Usually this is caused by an out of balance rifle, not bags and technique.

Several years ago, I had a very interesting conversation with a couple of top shooters. A gun he had been working on for a couple of years just never would shoot and he was giving it hell. He made a comment that he couldn't have shot that bad it he was slamming the rifle around. Well, me being me, I had to ask just how much of a difference bags and technique make. He stated, thousands and ten thousands. He also said, if your rifle is shooting threes and fours at a hundred in anything but a 20+ mph winds, you have a broke rifle....period, even worse than a bad barrel.

Hovis
 
I probably should have mentioned that back in the day, I pruned some off of my barrels to balance my rifle so that there was more weight on the rear, for shooting free. It helped. Previously, I had added weight in the back, that took me over 10.5# to see if it would, before I had the barrels shortened.
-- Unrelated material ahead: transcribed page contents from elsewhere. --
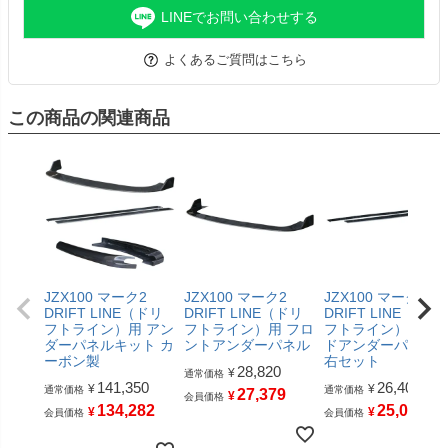
LINEでお問い合わせする
よくあるご質問はこちら
この商品の関連商品
JZX100 マーク2
JZX100 マーク2
JZX100 マーク2
DRIFT LINE（ドリ
DRIFT LINE（ドリ
DRIFT LINE（ドリ
フトライン）用 アン
フトライン）用 フロ
フトライン）用 サ
ダーパネルキット カ
ントアンダーパネル
ドアンダーパネル
ーボン製
右セット
28,820
¥
通常価格
141,350
26,400
¥
¥
通常価格
通常価格
27,379
¥
会員価格
134,282
25,080
¥
¥
会員価格
会員価格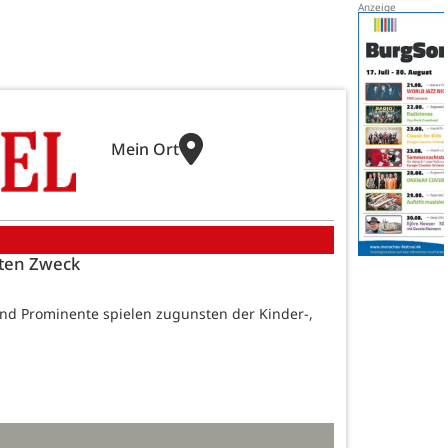
Mein Ort
uten Zweck
s und Prominente spielen zugunsten der Kinder-,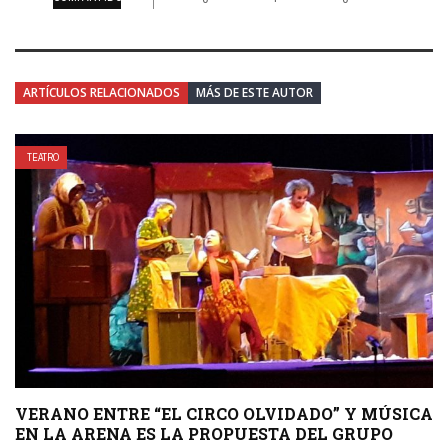
ARTÍCULOS RELACIONADOS
MÁS DE ESTE AUTOR
TEATRO
VERANO ENTRE “EL CIRCO OLVIDADO” Y MÚSICA
EN LA ARENA ES LA PROPUESTA DEL GRUPO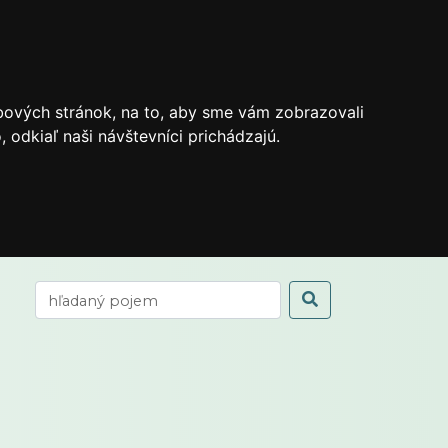
bových stránok, na to, aby sme vám zobrazovali
odkiaľ naši návštevníci prichádzajú.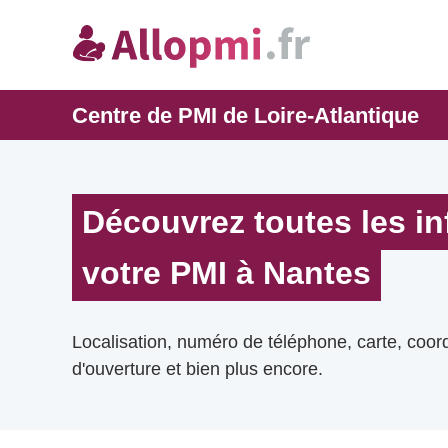
Centre de PMI de Loire-Atlantique
Découvrez toutes les i
votre PMI à Nantes
Localisation, numéro de téléphone, carte, coo
d'ouverture et bien plus encore.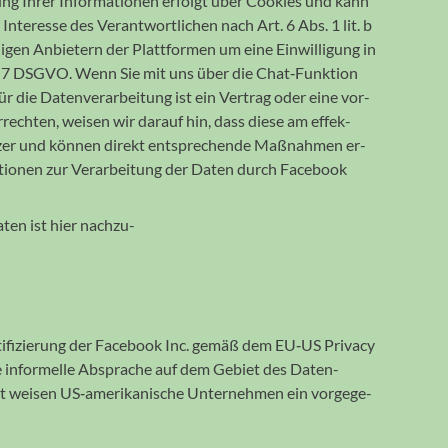
g Ihrer Infor­ma­tionen erfolgt über Cookies und kann
nteresse des Verant­wort­lichen nach Art. 6 Abs. 1 lit. b
gen Anbietern der Platt­formen um eine Ein­willigung in
, Art. 7 DSGVO. Wenn Sie mit uns über die Chat‐Funktion
ür die Daten­ver­arbeitung ist ein Vertrag oder eine vor­
­rechten, weisen wir darauf hin, dass diese am effek­
tzer und können direkt ent­sprechende Maß­nahmen er­
a­tionen zur Verar­beitung der Daten durch Facebook
ten ist hier nach­zu­
rti­fi­zierung der Facebook Inc. gemäß dem EU‐US Privacy
ne infor­melle Absprache auf dem Gebiet des Daten­
t weisen US‐ameri­ka­nische Unter­nehmen ein vorge­ge­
Shorter actions have an advantage in this (Mine is a Viper), because they put the weight of the barrel farther back, and you may notice that the newer wood and carbon fiber stocks have relatively long forearms which transfer more of a rifle's weight to the rear bag, assuming that the front bag is placed to take advantage of this feature. With a good barrel, my rifle will shoot the same sized groups held or free, but I like to be able to shoot free so that I can shoot with my head up, to better time shots, when there is a fast alternating switch near a head or tail wind. If a rifle is right, I should be able to tune it for at least low 2's, on a day when the wind is mild, loading at the range, in less than an hour. If I cannot do that, there is a problem with the rifle, or scope.
 
If you don't believe balance is important, shoot a Borden. You can stand back and throw stuff at the Borden gun until it fires and the bullets will find the hole.

I'm, so much with Kevin, a bad gun, a poorly balanced gun is completely useless. If a gun needs "work" to shoot, the gun's broke.

A good gun will make a complete newbie look like a pro.

How do I know this?

I bought good guns.

:)

Al
 
I had never thought about balance as an issue, how do I tell if my rifle is balanced?
Specs. on the rifle are:
- 41.5 inches OAL
- 20.75 inches barrel length
- 9 inches action length from front of action to rear of tang
- barrel diameter is 1.15 inches at the point it enters the action and .935 at the muzzle. Barrel is fluted.
- complete rifle as shown in the picture weighs about 10.5 pounds

IMG_20140601_073311.jpg IMG_20140601_073038.jpg

The forestock is flat bottom about 3 inches wide , not sure of composition but I think it is likely fiberglass?